We adopt Group Relative Policy Optimization (GRPO) with token-level loss aggregation, focusing on mathematical reasoning and long chain-of-thought (CoT) tasks.

## Evaluation and Results
We trained and evaluated two models using RLinf:

- RLinf-math-1.5B Model (based on DeepSeek-R1-Distill-Qwen-1.5B)
  - Recommended sampling settings:  `temperature = 0.6`, `top_p = 0.95`

- RLinf-math-7B Model (based on DeepSeek-R1-Distill-Qwen-7B)
  - Recommended sampling settings:  `temperature = 1.0`, `top_p = 0.95`

### Benchmark Results

**1.5B models**. All models except the base model are trained upon DeepSeek-R1-Distill-Qwen-1.5B using RL. 

| Model                                      | AIME 24   | AIME 25   | GPQA-diamond | Average   |
| ------------------------------------------ | --------- | --------- | ------------ | --------- |
| [DeepSeek-R1-Distill-Qwen-1.5B](https://huggingface.co/deepseek-ai/DeepSeek-R1-Distill-Qwen-1.5B) | 28.33     | 24.90     | 27.45        | 26.89     |
| [DeepMath-1.5B](https://huggingface.co/zwhe99/DeepMath-1.5B)                             | 37.80     | 30.42     | 32.11        | 33.44     |
| [DeepScaleR-1.5B-Preview](https://huggingface.co/agentica-org/DeepScaleR-1.5B-Preview)                    | 40.41     | 30.93     | 27.54        | 32.96     |
| [AReaL-1.5B-Preview-Stage-3](https://huggingface.co/inclusionAI/AReaL-1.5B-Preview-Stage-3)                 | 40.73     | 31.56     | 28.10        | 33.46     |
| AReaL-1.5B-retrain*                        | 44.42     | 34.27     | 33.81        | 37.50     |
| [FastCuRL-1.5B-V3](https://huggingface.co/Nickyang/FastCuRL-1.5B-V3)                          | 43.65     | 32.49     | 35.00        | 37.05     |
| [RLinf-math-1.5B](https://huggingface.co/RLinf/RLinf-math-1.5B)                           | **48.44** | **35.63** | **38.46**    | **40.84** |

\* We retrain the model using the default settings for 600 steps. 
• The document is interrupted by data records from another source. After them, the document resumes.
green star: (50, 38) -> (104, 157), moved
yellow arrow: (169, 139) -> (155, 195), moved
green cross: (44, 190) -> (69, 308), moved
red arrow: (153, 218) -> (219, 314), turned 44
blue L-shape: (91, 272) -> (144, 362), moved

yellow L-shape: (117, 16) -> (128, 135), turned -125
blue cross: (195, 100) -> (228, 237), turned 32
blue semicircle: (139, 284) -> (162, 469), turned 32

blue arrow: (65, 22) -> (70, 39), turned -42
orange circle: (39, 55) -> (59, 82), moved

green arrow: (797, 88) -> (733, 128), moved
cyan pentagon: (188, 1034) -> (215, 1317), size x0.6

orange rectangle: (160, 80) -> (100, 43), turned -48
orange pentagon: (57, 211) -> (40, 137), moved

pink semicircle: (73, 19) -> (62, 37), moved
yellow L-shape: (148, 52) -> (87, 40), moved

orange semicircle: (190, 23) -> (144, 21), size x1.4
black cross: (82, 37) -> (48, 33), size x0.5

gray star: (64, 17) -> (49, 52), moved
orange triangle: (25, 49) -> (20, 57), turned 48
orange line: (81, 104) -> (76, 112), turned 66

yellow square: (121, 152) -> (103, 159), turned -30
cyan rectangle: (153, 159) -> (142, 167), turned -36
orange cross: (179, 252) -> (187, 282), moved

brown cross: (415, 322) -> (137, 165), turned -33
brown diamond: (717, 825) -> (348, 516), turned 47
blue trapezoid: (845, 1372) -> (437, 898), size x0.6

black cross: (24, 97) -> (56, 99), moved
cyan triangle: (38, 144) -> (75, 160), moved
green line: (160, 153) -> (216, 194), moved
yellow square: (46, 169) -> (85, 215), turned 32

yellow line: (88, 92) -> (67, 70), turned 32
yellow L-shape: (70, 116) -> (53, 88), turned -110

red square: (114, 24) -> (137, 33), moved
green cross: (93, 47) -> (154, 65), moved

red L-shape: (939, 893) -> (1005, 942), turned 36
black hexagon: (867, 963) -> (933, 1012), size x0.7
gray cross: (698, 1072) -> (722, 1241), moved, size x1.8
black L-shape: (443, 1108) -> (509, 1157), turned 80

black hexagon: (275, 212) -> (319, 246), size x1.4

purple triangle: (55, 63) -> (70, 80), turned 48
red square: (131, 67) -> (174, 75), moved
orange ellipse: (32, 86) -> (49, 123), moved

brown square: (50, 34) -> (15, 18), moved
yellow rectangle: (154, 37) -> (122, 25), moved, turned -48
**7B models**. All models except the base model are trained upon DeepSeek-R1-Distill-Qwen-7B using RL. 

| Model                                    | AIME 24   | AIME 25   | GPQA-diamond | Average   |
| ---------------------------------------- | --------- | --------- | ------------ | --------- |
| [DeepSeek-R1-Distill-Qwen-7B](https://huggingface.co/deepseek-ai/DeepSeek-R1-Distill-Qwen-7B)  | 54.90     | 40.20     | 45.48        | 46.86     |
| [AReaL-boba-RL-7B](https://huggingface.co/inclusionAI/AReaL-boba-RL-7B)                           | 61.66     | 49.38     | 46.93        | 52.66     |
| [Skywork-OR1-7B](https://huggingface.co/Skywork/Skywork-OR1-7B)                           | 66.87     | 52.49     | 44.43        | 54.60     |
| [Polaris-7B-Preview](https://huggingface.co/POLARIS-Project/Polaris-7B-Preview)                    | **68.55** | 51.24     | 43.88        | 54.56     |
| [AceMath-RL-Nemotron-7B](https://huggingface.co/nvidia/AceMath-RL-Nemotron-7B)                   | 67.30     | **55.00** | 45.57        | 55.96     |
| [RLinf-math-7B](https://huggingface.co/RLinf/RLinf-math-7B)                            | 68.33     | 52.19     | **48.18**    | **56.23** |



## How to Use
Example with Hugging Face `transformers`:

```python
from transformers import AutoModelForCausalLM, AutoTokenizer

model_name = "RLinf/RLinf-math-7B"
tokenizer = AutoTokenizer.from_pretrained(model_name)
model = AutoModelForCausalLM.from_pretrained(model_name, device_map="auto")

prompt = "Solve: If x^2 + 2x + 1 = 0, what is x?"

inputs = tokenizer(prompt, return_tensors="pt").to(model.device)
outputs = model.generate(
    **inputs,
    max_new_tokens=512,
    temperature=1.0,   # recommended for 7B
    top_p=0.95
)

print(tokenizer.decode(outputs[0], skip_special_tokens=True))
```

## License
This code repository and the model weights are licensed under the MIT License.